Dirons-nous, pour cela, qu’un gouvernement sage et honnête ne doive jamais recourir aux services des financiers, jamais pactiser avec la haute banque ? Dieu nous en garde. Il est telle circonstance — guerre, révolution, famine, crise industrielle, crise agricole, — où le gouvernement le plus prudent et le plus probe peut, en toute conscience, s’adresser aux banquiers. Rien là d’anormal, ni rien de coupable. Les États, en temps d’épreuve, n’ont pas toujours assez de crédit pour se passer des banquiers. C’est une des fonctions de la banque de s’occuper de l’émission des emprunts, de les souscrire, en tout ou en partie, d’en préparer le placement, d’en soutenir la cote jusqu’à ce que les titres se classent dans les portefeuilles. En recourant à l’aide des banquiers, en les intéressant au succès de l’opération, il se peut que l’État obtienne, pour ses emprunts, un taux plus élevé qu’en s’adressant directement au public ; car, en fait de placement, le public est défiant ; il a peu d’initiative ; il est fort mouton de Panurge ; pour se jeter dans une affaire nouvelle il a besoin d’être entraîné[2].

  1. Montesquieu (Esprit des lois, V, 5) définit la vertu politique, l’amour des lois et de la patrie, « cet amour demandant une préférence continuelle de l’intérêt public au sien propre. »

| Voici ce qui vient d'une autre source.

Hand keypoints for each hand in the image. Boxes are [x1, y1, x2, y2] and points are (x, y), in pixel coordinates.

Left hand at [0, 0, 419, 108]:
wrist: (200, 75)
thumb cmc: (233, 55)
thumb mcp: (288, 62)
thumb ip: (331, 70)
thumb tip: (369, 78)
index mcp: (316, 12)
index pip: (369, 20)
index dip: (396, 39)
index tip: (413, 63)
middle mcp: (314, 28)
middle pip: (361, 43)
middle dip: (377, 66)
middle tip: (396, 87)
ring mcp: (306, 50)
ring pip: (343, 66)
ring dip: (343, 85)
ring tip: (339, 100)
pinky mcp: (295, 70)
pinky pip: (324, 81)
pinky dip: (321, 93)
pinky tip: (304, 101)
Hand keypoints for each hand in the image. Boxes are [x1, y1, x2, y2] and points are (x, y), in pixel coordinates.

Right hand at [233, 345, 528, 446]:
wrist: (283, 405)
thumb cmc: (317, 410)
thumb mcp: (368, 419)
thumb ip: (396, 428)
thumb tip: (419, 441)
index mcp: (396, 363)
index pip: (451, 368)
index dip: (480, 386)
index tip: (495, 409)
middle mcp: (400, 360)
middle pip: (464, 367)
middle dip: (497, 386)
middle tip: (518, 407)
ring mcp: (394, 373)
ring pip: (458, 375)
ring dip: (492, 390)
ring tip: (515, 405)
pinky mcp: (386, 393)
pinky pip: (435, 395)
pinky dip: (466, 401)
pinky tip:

  2. De grands gouvernemens se sont parfois repentis d’avoir voulu se passer du concours des banquiers. Ainsi, en 1890, en Allemagne, un emprunt 3 p. 100 de l’empire et un emprunt 3 1/2 prussien échouaient tous deux. Quelques mois plus tard, en février 1891, une émission nouvelle, faite après entente avec les banquiers, était couverte 40 fois. Voyez Claudio Jannet : la Finance, la Bourse et la Spéculation, p. 417. Conf. Paul Leroy-Beaulieu, Traité de la Science des Finances.